"Una vez más", artículo de arzobispo de Mérida-Badajoz


Decir que uno debe confiar en sí mismo puede parecer una forma de orgullo y una expresión de autosuficiencia al margen de Dios. Es una verdad fundamental que todos deberíamos tener muy presente, el que todos nuestros recursos y capacidades, e incluso la posibilidad de llevarlas a la acción, son un don de Dios. Nosotros solos no podemos ni siquiera asegurar nuestra vida. Con solo nuestras fuerzas no podemos ni siquiera acudir a Dios para suplicar su ayuda correctamente. Es el Espíritu Santo quien mueve en nosotros la idea y fortalece la voluntad para poner por obra lo que ha concebido nuestra mente. Se entiende que me refiero al propósito de crecer según el plan de Dios.
Pero esta gran verdad, que debe tenerse como base de nuestro pensamiento y de nuestra acción, no quiere significar que somos marionetas en las manos de Dios. Al crearnos a su imagen y semejanza, el Señor nos ha hecho libres; esto es, capaces de asumir nuestras decisiones y de elaborar nuestros personales proyectos de vida. Sin embargo, lo que nuestra mente puede concebir necesita garantías de verdad y de bien. Y lo que nuestra voluntad puede querer, también necesita garantías de oportunidad y de acierto.
Es por eso por lo que, para superar nuestras limitaciones y acertar en los pasos de nuestra vida, necesitamos de la ayuda de Dios. Él, que ha iniciado en nosotros la obra buena, llamándonos y capacitándonos para conocer la verdad y amar el bien, Él mismo tendrá que ayudarnos para que la llevemos a término.
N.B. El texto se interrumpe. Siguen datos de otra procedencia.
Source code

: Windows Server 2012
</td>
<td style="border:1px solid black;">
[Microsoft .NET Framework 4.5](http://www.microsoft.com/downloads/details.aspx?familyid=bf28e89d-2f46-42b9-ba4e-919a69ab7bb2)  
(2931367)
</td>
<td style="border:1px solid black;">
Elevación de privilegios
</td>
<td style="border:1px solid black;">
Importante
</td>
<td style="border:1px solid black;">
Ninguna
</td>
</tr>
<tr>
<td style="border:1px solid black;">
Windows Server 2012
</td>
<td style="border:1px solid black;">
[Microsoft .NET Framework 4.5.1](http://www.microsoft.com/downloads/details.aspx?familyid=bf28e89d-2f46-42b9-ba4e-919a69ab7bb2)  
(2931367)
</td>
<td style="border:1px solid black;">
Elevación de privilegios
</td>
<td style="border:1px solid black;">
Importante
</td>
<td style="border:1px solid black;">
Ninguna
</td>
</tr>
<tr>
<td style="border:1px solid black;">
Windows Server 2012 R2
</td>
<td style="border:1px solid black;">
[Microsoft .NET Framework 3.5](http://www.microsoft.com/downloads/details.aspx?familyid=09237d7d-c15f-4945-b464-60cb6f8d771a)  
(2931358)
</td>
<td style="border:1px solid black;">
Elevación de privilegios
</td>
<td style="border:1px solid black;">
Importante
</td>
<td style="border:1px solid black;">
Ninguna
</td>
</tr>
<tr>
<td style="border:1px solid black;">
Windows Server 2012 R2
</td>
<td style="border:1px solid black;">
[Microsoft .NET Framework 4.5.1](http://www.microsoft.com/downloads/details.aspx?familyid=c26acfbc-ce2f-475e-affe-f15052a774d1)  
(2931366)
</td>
¿Qué nos queda a nosotros en uso de nuestra libertad? Pues muy sencillo: nos queda tomar conciencia de que Dios nos ha enriquecido con la noticia de la Verdad, y ordenar nuestros pasos según la verdad descubierta. La noticia de la verdad nos llega por la predicación de la Iglesia y por el testimonio de los santos y de las buenas gentes.
Nos queda, además, la capacidad de querer, de desear sinceramente el bien. Es posible que este mismo querer se debilite alguna vez, a causa de las fuerzas que en nosotros tienden al error y al mal, considerándolos como verdad y como bien, o porque esas fuerzas se impongan a un propósito bueno ante el cual nuestra voluntad queda debilitada por nuestras concupiscencias.
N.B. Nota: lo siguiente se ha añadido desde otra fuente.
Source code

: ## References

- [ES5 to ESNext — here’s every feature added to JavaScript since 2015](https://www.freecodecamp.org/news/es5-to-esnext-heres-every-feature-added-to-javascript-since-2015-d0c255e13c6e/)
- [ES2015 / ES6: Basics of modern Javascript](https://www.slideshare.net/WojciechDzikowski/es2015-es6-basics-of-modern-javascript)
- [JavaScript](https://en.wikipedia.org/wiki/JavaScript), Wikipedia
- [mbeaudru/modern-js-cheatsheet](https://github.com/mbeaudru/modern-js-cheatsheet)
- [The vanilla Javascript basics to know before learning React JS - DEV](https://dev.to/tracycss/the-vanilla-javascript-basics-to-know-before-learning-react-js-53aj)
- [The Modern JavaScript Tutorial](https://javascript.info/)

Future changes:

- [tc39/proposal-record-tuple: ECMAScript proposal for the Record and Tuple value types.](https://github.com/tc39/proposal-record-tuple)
Para tomar conciencia de la Verdad que se nos ha manifestado, y del bien que se nos ha propuesto por voluntad amorosa de Dios; y para tomar y mantener la decisión de atender a la verdad del Evangelio y seguir el camino del bien señalado por Jesucristo, necesitamos un temple, una fortaleza, una valentía y hasta una confianza que, en ocasiones, falla. En esa situación, lamentablemente repetida con mayor o menor frecuencia, es muy posible que el ánimo desconfíe de sí mismo. Es muy posible que pensemos: ¿para qué una vez más? ¿Para qué un propósito nuevo si la experiencia me dice que va a quedar infructuoso?
La respuesta adecuada a esas preguntas ha de nacer de la fe y no de la propia seguridad humana. Como persona, y con la ayuda de Dios soy capaz de descubrir el horizonte y el camino que me conduce hacia él. Como persona soy capaz de entusiasmarme con ese horizonte y desear la planificación de los pasos que han de conducirme hasta Él. Como criatura humana debo ejercitar la fe en Dios nuestro Señor que me llama, que me ayuda y que me espera hasta setenta veces siete. Por tanto, como criatura humana, enriquecida por la gracia de Dios, especialmente desde el Bautismo, debo asumir el reto y el riesgo de lanzarme UNA VEZ MÁS hacia los horizontes del bien y de la virtud.
El Señor no cuenta los fracasos, sino la constancia en el esfuerzo de la propia conversión.
Al comenzar un Año Nuevo, lo mismo que al iniciar un nuevo día, o al encontrarnos con una circunstancia que remueve en nuestra conciencia el anhelo del bien fundado en la Verdad revelada por Jesucristo, debemos tomar siempre la decisión hacia el bien UNA VEZ MÁS.
Es oportuno reflexionar sobre esto, porque retomar la decisión y el propósito, es ejercicio que nos acerca al Señor. Desconfiar de nosotros mismos y de la gracia que opera en nosotros por la magnanimidad de Dios, es una forma de sepultarnos en la inoperancia. Y, cuando se trata del camino hacia el bien, la retirada del esfuerzo nos deja abandonados al impulso del mal.
Aprovechemos UNA VEZ MÁS la nueva oportunidad y creceremos en la fe y en la virtud UNA VEZ MÁS.